Collected data:
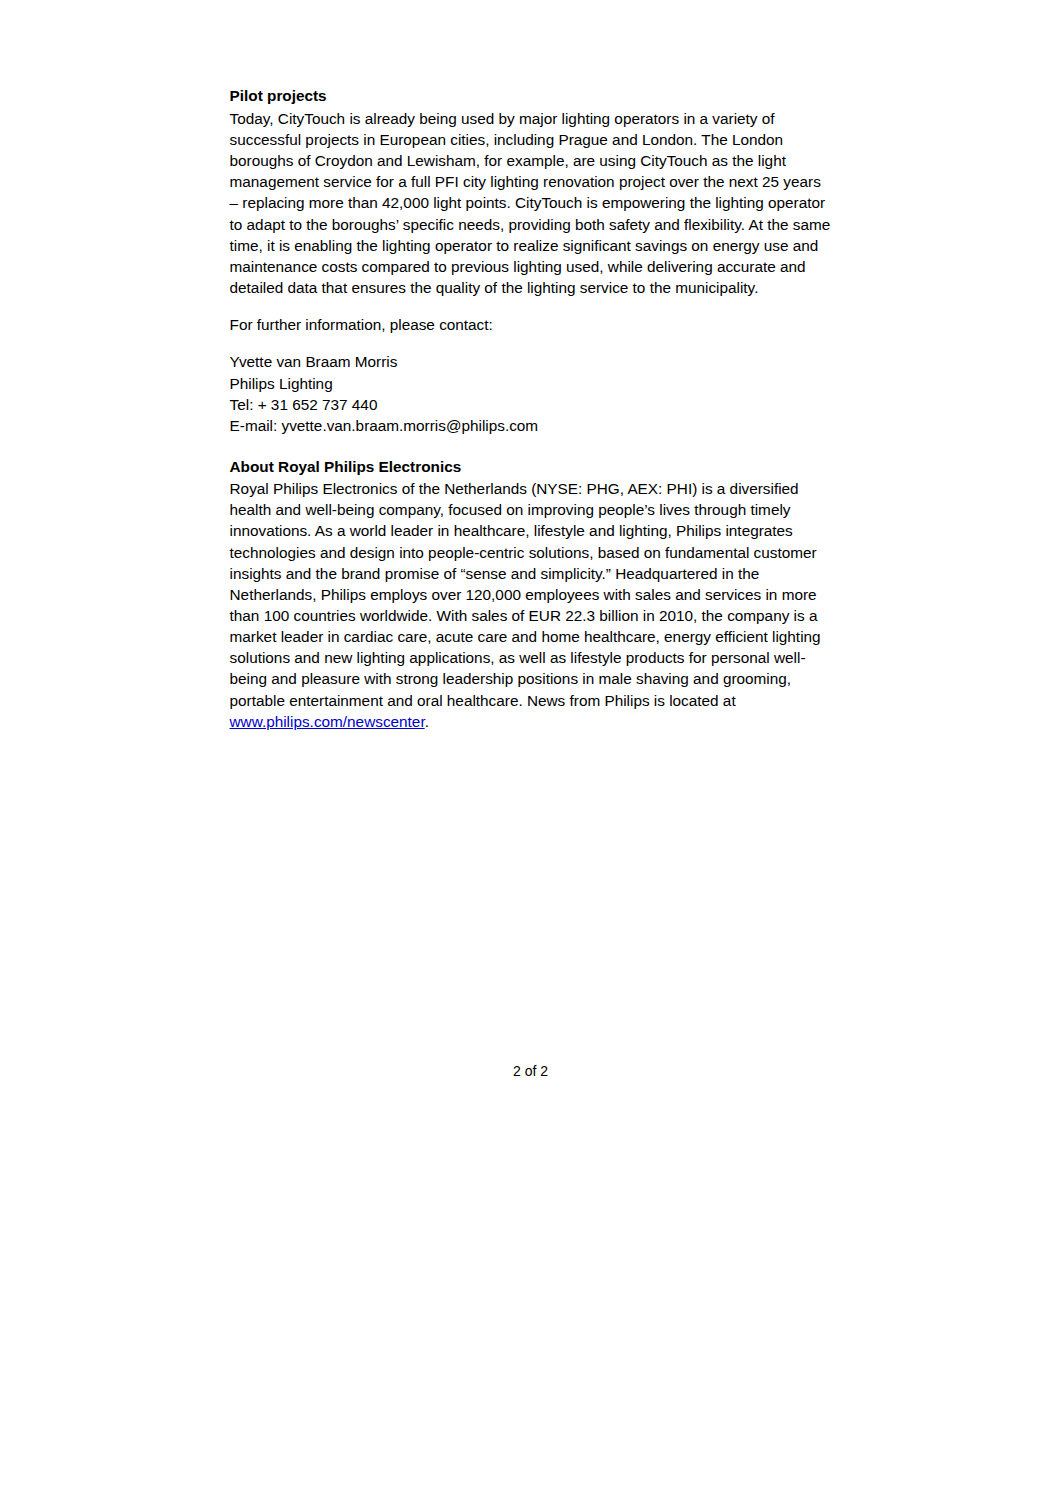Pilot projects
Today, CityTouch is already being used by major lighting operators in a variety of successful projects in European cities, including Prague and London. The London boroughs of Croydon and Lewisham, for example, are using CityTouch as the light management service for a full PFI city lighting renovation project over the next 25 years – replacing more than 42,000 light points. CityTouch is empowering the lighting operator to adapt to the boroughs’ specific needs, providing both safety and flexibility. At the same time, it is enabling the lighting operator to realize significant savings on energy use and maintenance costs compared to previous lighting used, while delivering accurate and detailed data that ensures the quality of the lighting service to the municipality.
For further information, please contact:
Yvette van Braam Morris
Philips Lighting
Tel: + 31 652 737 440
E-mail: yvette.van.braam.morris@philips.com
About Royal Philips Electronics
Royal Philips Electronics of the Netherlands (NYSE: PHG, AEX: PHI) is a diversified health and well-being company, focused on improving people’s lives through timely innovations. As a world leader in healthcare, lifestyle and lighting, Philips integrates technologies and design into people-centric solutions, based on fundamental customer insights and the brand promise of “sense and simplicity.” Headquartered in the Netherlands, Philips employs over 120,000 employees with sales and services in more than 100 countries worldwide. With sales of EUR 22.3 billion in 2010, the company is a market leader in cardiac care, acute care and home healthcare, energy efficient lighting solutions and new lighting applications, as well as lifestyle products for personal well-being and pleasure with strong leadership positions in male shaving and grooming, portable entertainment and oral healthcare. News from Philips is located at www.philips.com/newscenter.
2 of 2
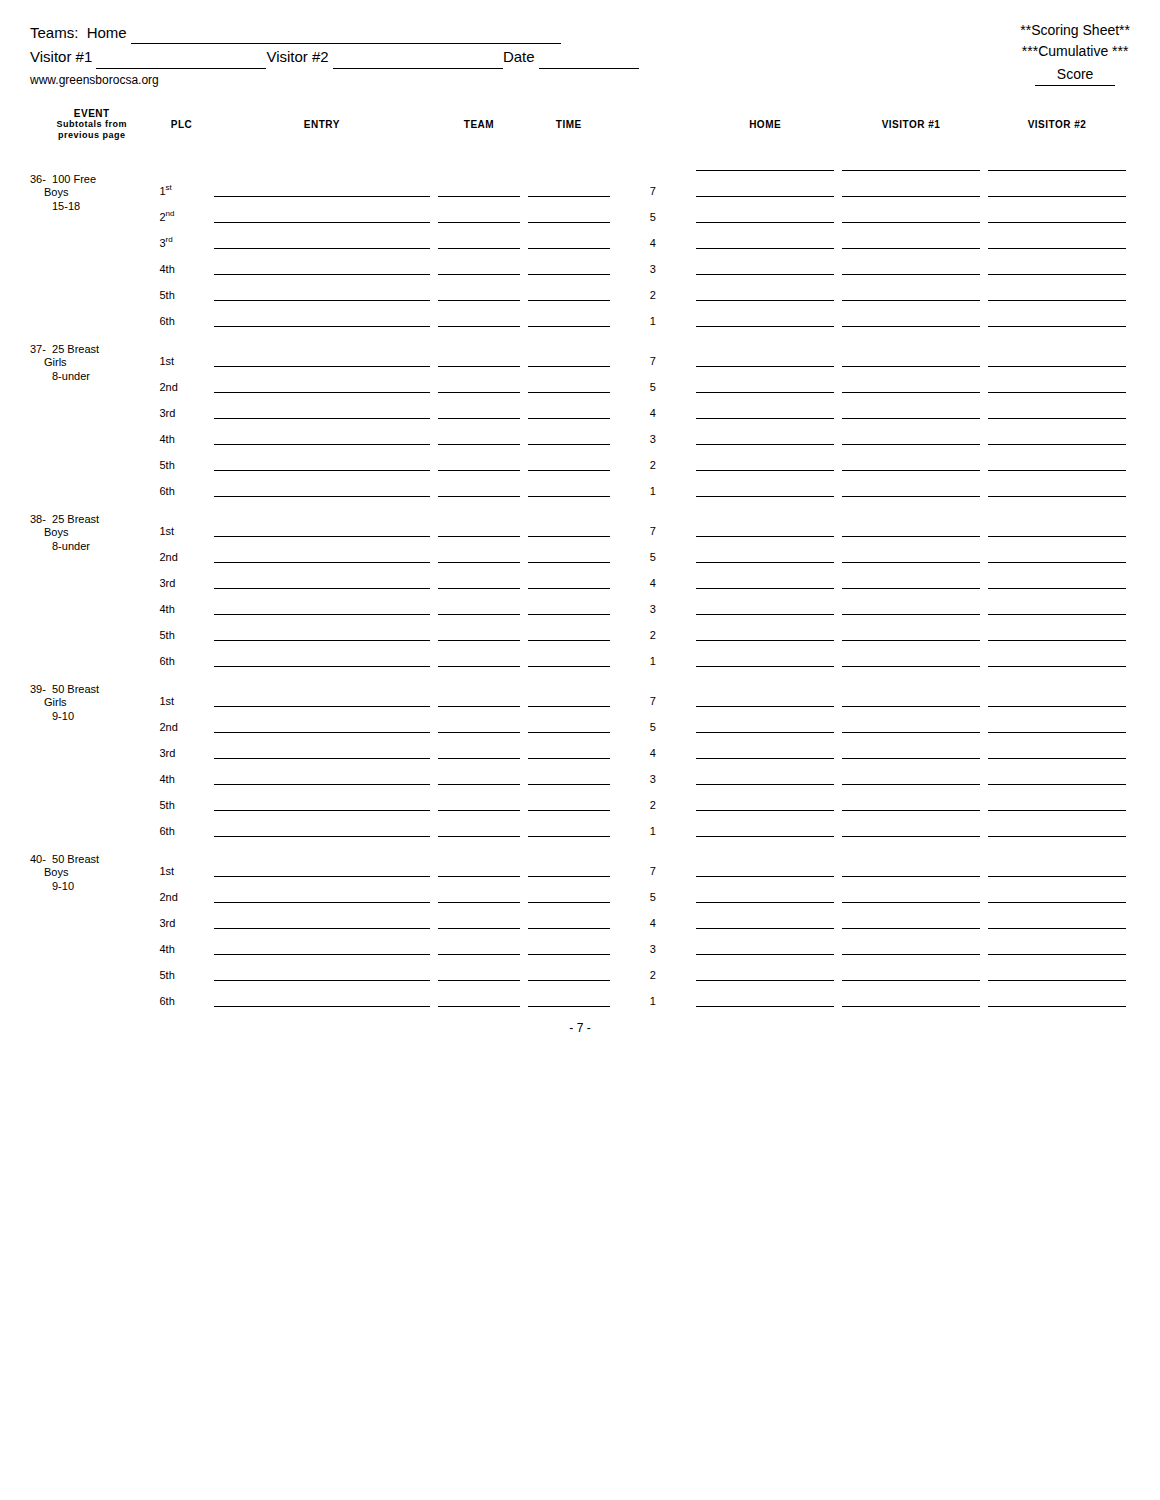Teams: Home
Visitor #1 Visitor #2 Date
www.greensborocsa.org
**Scoring Sheet**
***Cumulative ***
Score
| EVENT Subtotals from previous page | PLC | ENTRY | TEAM | TIME | | HOME | VISITOR #1 | VISITOR #2 |
| --- | --- | --- | --- | --- | --- | --- | --- | --- |
| 36- 100 Free Boys 15-18 | 1 st | | | | 7 | | | |
| 2 nd | | | | 5 | | | |
| 3 rd | | | | 4 | | | |
| 4th | | | | 3 | | | |
| 5th | | | | 2 | | | |
| 6th | | | | 1 | | | |
| 37- 25 Breast Girls 8-under | 1st | | | | 7 | | | |
| 2nd | | | | 5 | | | |
| 3rd | | | | 4 | | | |
| 4th | | | | 3 | | | |
| 5th | | | | 2 | | | |
| 6th | | | | 1 | | | |
| 38- 25 Breast Boys 8-under | 1st | | | | 7 | | | |
| 2nd | | | | 5 | | | |
| 3rd | | | | 4 | | | |
| 4th | | | | 3 | | | |
| 5th | | | | 2 | | | |
| 6th | | | | 1 | | | |
| 39- 50 Breast Girls 9-10 | 1st | | | | 7 | | | |
| 2nd | | | | 5 | | | |
| 3rd | | | | 4 | | | |
| 4th | | | | 3 | | | |
| 5th | | | | 2 | | | |
| 6th | | | | 1 | | | |
| 40- 50 Breast Boys 9-10 | 1st | | | | 7 | | | |
| 2nd | | | | 5 | | | |
| 3rd | | | | 4 | | | |
| 4th | | | | 3 | | | |
| 5th | | | | 2 | | | |
| 6th | | | | 1 | | | |
- 7 -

Your task: Wherever a picture appears in the data, please drop it and retype the rest exactly.

Response to the exercise:
Pilot projects
Today, CityTouch is already being used by major lighting operators in a variety of successful projects in European cities, including Prague and London. The London boroughs of Croydon and Lewisham, for example, are using CityTouch as the light management service for a full PFI city lighting renovation project over the next 25 years – replacing more than 42,000 light points. CityTouch is empowering the lighting operator to adapt to the boroughs’ specific needs, providing both safety and flexibility. At the same time, it is enabling the lighting operator to realize significant savings on energy use and maintenance costs compared to previous lighting used, while delivering accurate and detailed data that ensures the quality of the lighting service to the municipality.
For further information, please contact:
Yvette van Braam Morris
Philips Lighting
Tel: + 31 652 737 440
E-mail: yvette.van.braam.morris@philips.com
About Royal Philips Electronics
Royal Philips Electronics of the Netherlands (NYSE: PHG, AEX: PHI) is a diversified health and well-being company, focused on improving people’s lives through timely innovations. As a world leader in healthcare, lifestyle and lighting, Philips integrates technologies and design into people-centric solutions, based on fundamental customer insights and the brand promise of “sense and simplicity.” Headquartered in the Netherlands, Philips employs over 120,000 employees with sales and services in more than 100 countries worldwide. With sales of EUR 22.3 billion in 2010, the company is a market leader in cardiac care, acute care and home healthcare, energy efficient lighting solutions and new lighting applications, as well as lifestyle products for personal well-being and pleasure with strong leadership positions in male shaving and grooming, portable entertainment and oral healthcare. News from Philips is located at www.philips.com/newscenter.
2 of 2
Teams: Home
Visitor #1 Visitor #2 Date
www.greensborocsa.org
**Scoring Sheet**
***Cumulative ***
Score
| EVENT Subtotals from previous page | PLC | ENTRY | TEAM | TIME | | HOME | VISITOR #1 | VISITOR #2 |
| --- | --- | --- | --- | --- | --- | --- | --- | --- |
| 36- 100 Free Boys 15-18 | 1 st | | | | 7 | | | |
| 2 nd | | | | 5 | | | |
| 3 rd | | | | 4 | | | |
| 4th | | | | 3 | | | |
| 5th | | | | 2 | | | |
| 6th | | | | 1 | | | |
| 37- 25 Breast Girls 8-under | 1st | | | | 7 | | | |
| 2nd | | | | 5 | | | |
| 3rd | | | | 4 | | | |
| 4th | | | | 3 | | | |
| 5th | | | | 2 | | | |
| 6th | | | | 1 | | | |
| 38- 25 Breast Boys 8-under | 1st | | | | 7 | | | |
| 2nd | | | | 5 | | | |
| 3rd | | | | 4 | | | |
| 4th | | | | 3 | | | |
| 5th | | | | 2 | | | |
| 6th | | | | 1 | | | |
| 39- 50 Breast Girls 9-10 | 1st | | | | 7 | | | |
| 2nd | | | | 5 | | | |
| 3rd | | | | 4 | | | |
| 4th | | | | 3 | | | |
| 5th | | | | 2 | | | |
| 6th | | | | 1 | | | |
| 40- 50 Breast Boys 9-10 | 1st | | | | 7 | | | |
| 2nd | | | | 5 | | | |
| 3rd | | | | 4 | | | |
| 4th | | | | 3 | | | |
| 5th | | | | 2 | | | |
| 6th | | | | 1 | | | |
- 7 -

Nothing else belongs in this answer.